The copyright laws of the majority of the developed world including the US and the EU are pretty detailed but some scope of ambiguity is unavoidable. With just the right precedent and the right modifications, a work can go from being a blatant copy of somebody’s work to being simply inspired.

So, is it just about the profit-making here? Otherwise, would we be more willing to lump AI models with humans and be done with it?

Well, that seems unlikely.

Big corporations can always take these hypothetical open-source LLMs and add their own spin, such as integration with their current ecosystems or bonus features. There’s a reason why even on low-end PCs you see Windows and not Ubuntu, or why Internet Explorer could grow so much despite better alternatives.

Marketing and existing customers are both resources that corporations can use even if the models are not their own creations.

Is there a solution?

We have to leave it to the policymakers. But it’s true that there needs to be more awareness, especially from the side of the artists, writers, and everyone in between. The capabilities of AI have increased by a great deal to the point that artists, from painters and musicians to game designers and video editors, are feeling threatened.

When an artist’s work is used without permission or compensation, it raises a number of ethical questions. Is a time coming when artists will not be needed? As much as we prize individual creativity and the human ability to create in general, mass layoffs are nobody’s fantasy, yet all too real, looming large, and something corporate denial will not be able to fix.

Going forward, patents seem to be a better option to safeguard creation but they offer a shorter protection period (21 years until public domain). Effectively, patents block somebody else from extracting any kind of value from a creation, whereas copyright laws don’t. As far as copyright laws are concerned, for the most part, you can extract value (let’s say in a lossy way, as is the case in these LLMs) and do whatever you want to do with it.

To compare the human learning process to a model is simply incorrect. First, humans learn differently and often mix ideas in creative ways. Second, the speed is far inferior for any practical use outside of putting together your own horror movie after watching a bunch of horror movies during your childhood or something to that effect. Third, no copyright law in the world makes it illegal to use a human brain to look at a work and be influenced by it, whereas strict copyright laws apply to software and code, including algorithms.
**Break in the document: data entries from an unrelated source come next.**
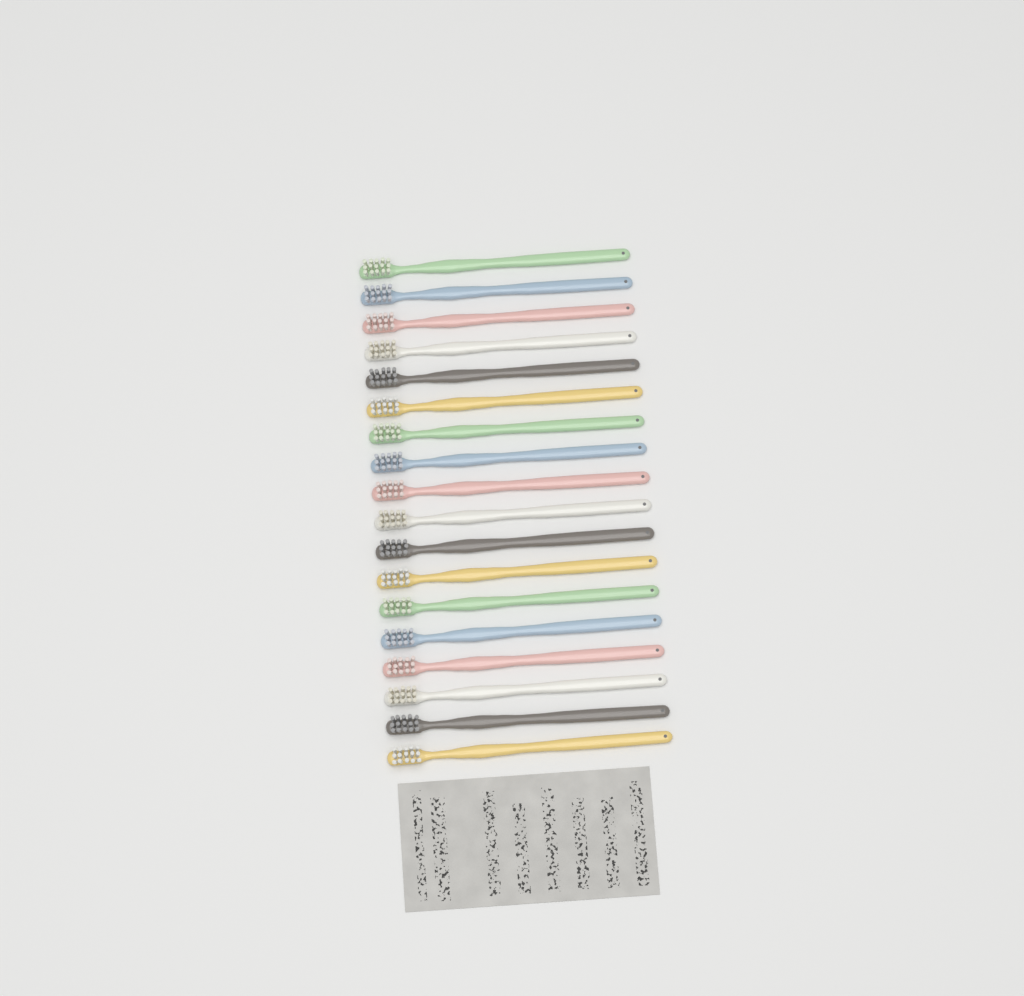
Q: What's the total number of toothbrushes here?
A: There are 18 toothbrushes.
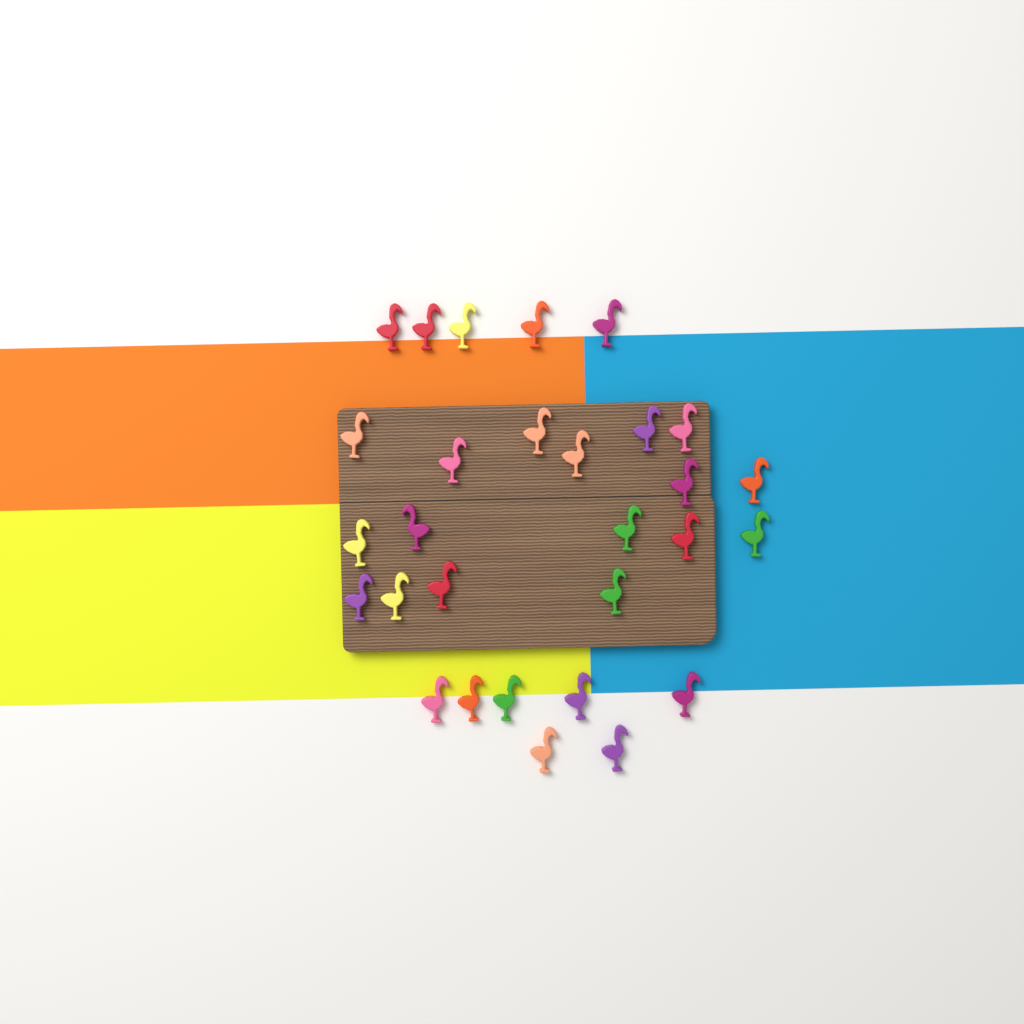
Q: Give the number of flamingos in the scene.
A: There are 29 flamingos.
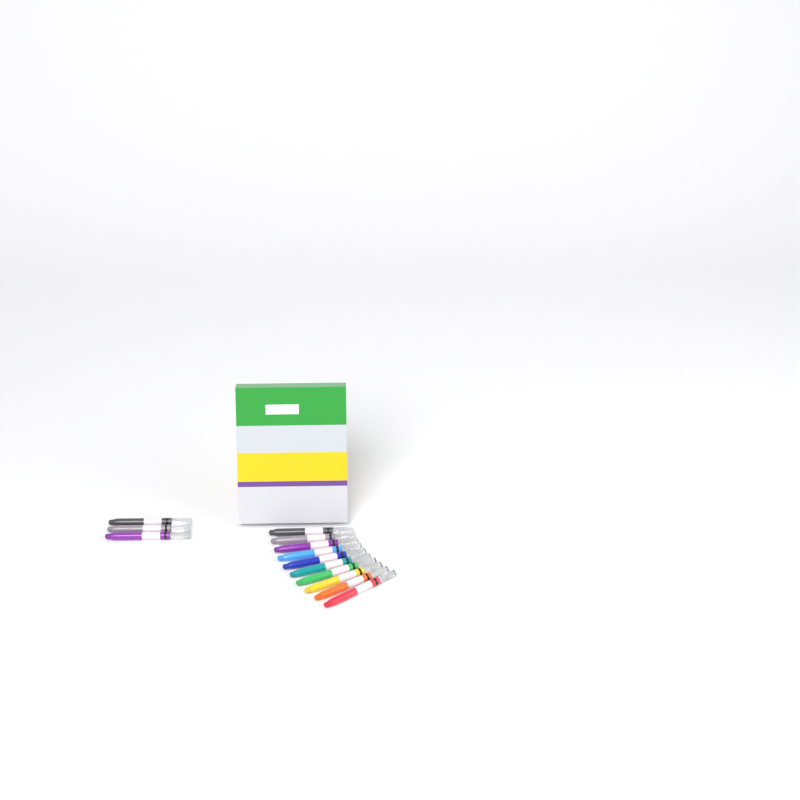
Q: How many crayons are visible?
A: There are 13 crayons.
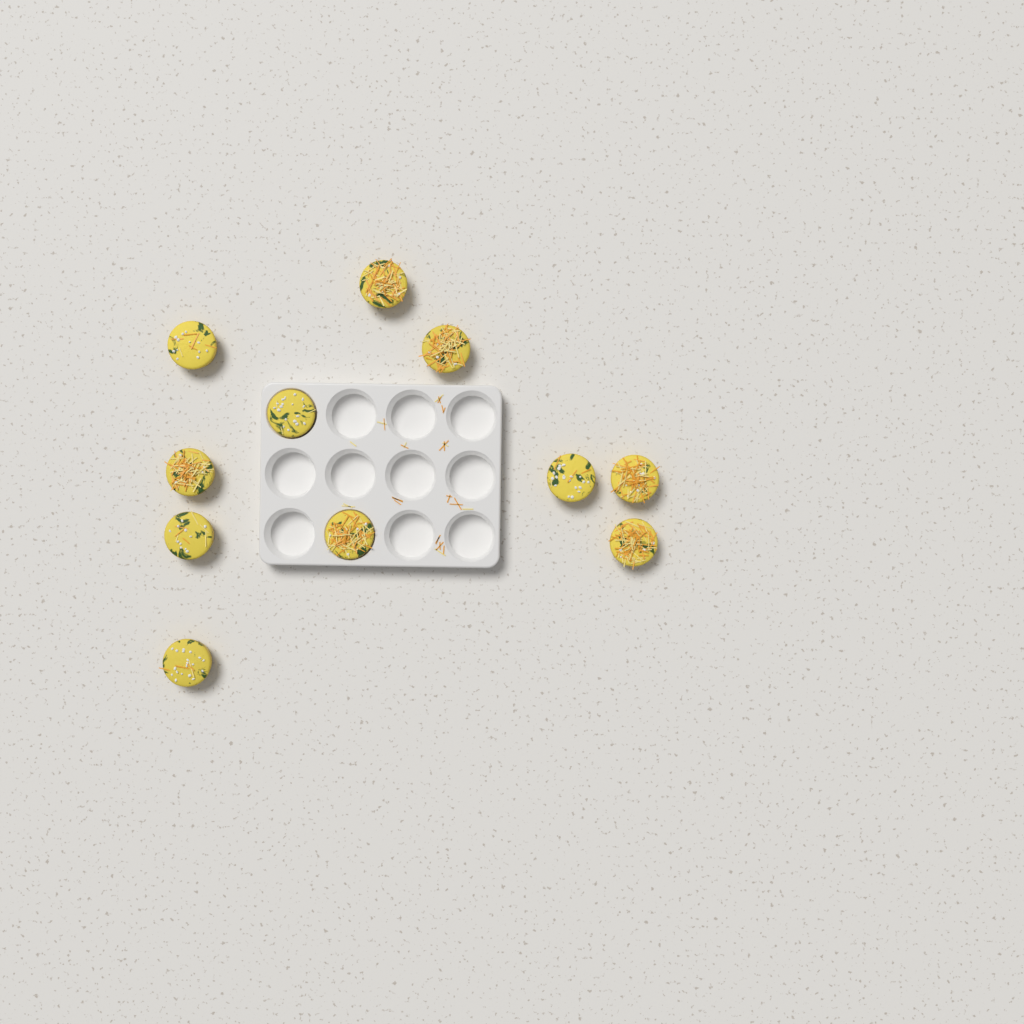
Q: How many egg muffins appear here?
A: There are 11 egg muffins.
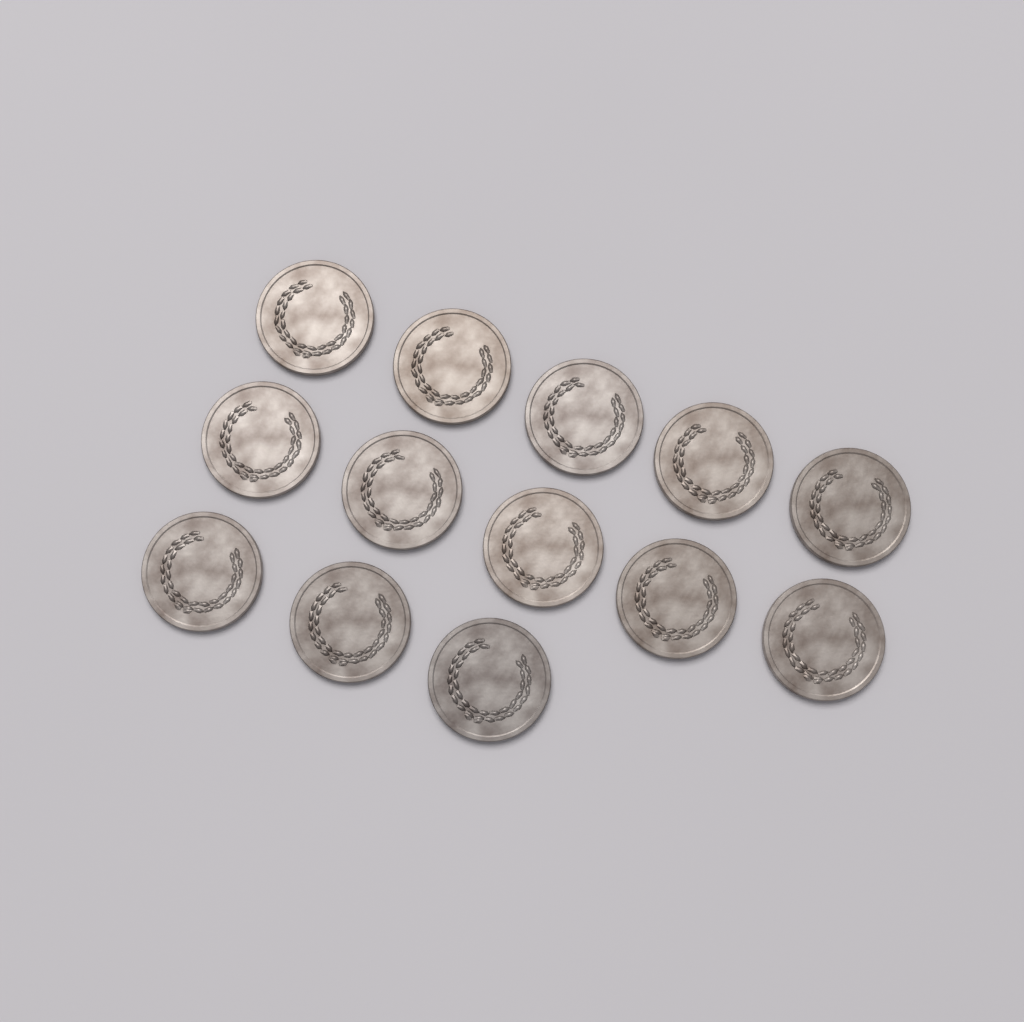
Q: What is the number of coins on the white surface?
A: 13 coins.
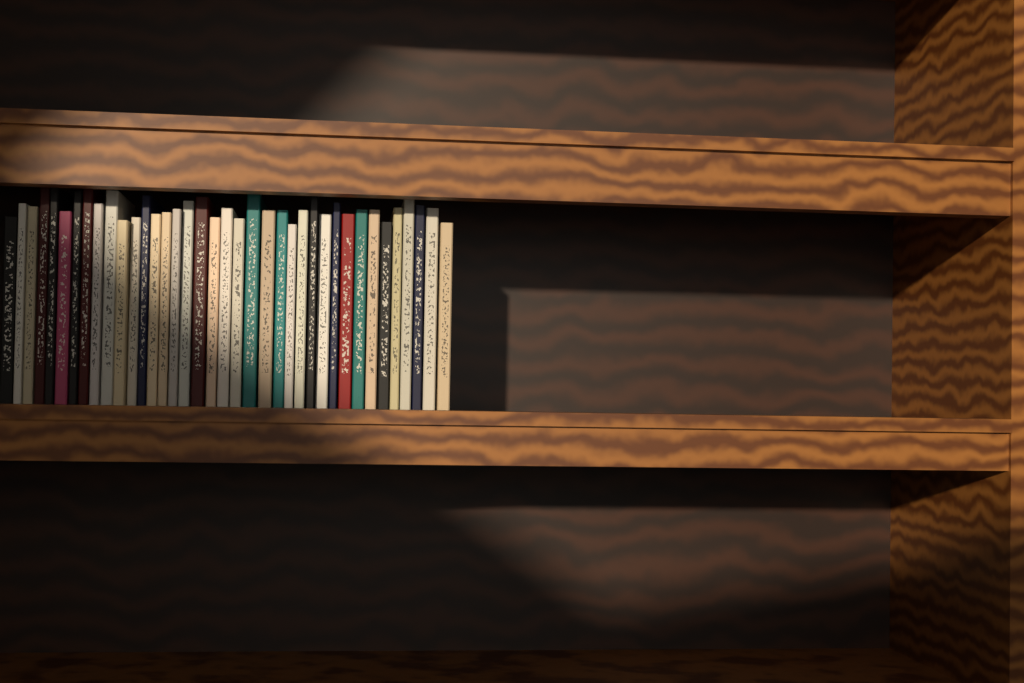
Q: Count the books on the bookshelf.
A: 38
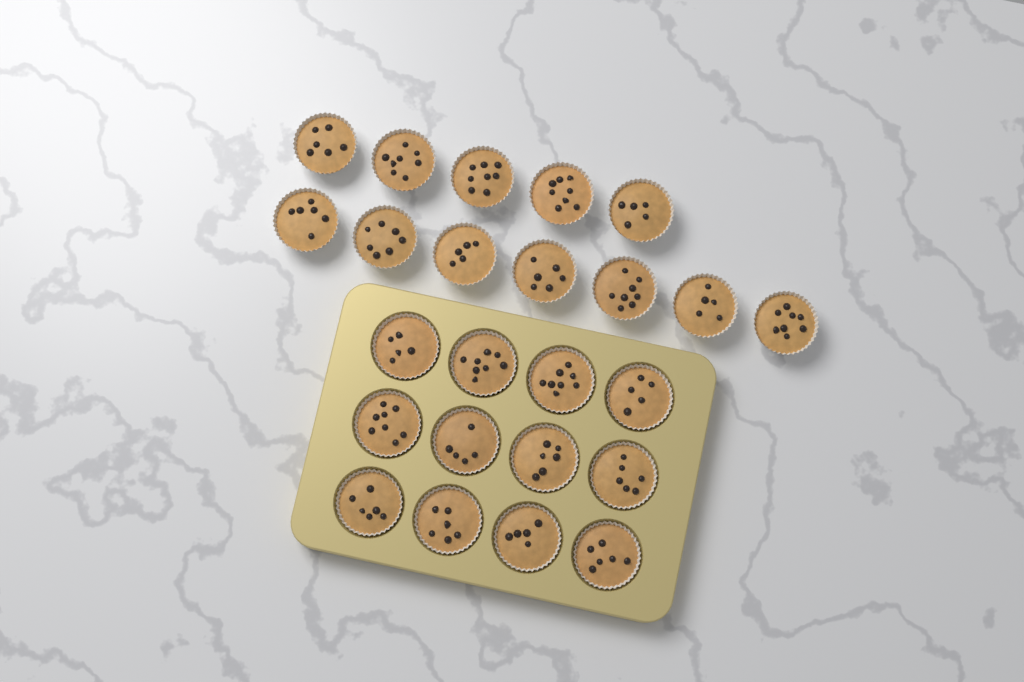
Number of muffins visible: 24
If I had to conclude it all, I’d say that as long as there are ethical, moral, and economic incentives that don’t decrease the market value of a human being’s work, a model should be allowed to do whatever it wants to do, including making a profit. A human being’s work is subjective as well — a writer spending years refining their skill and pouring their soul into a body of work that’s celebrated globally, for example, should be more valuable than a piece of code that’s derivative itself.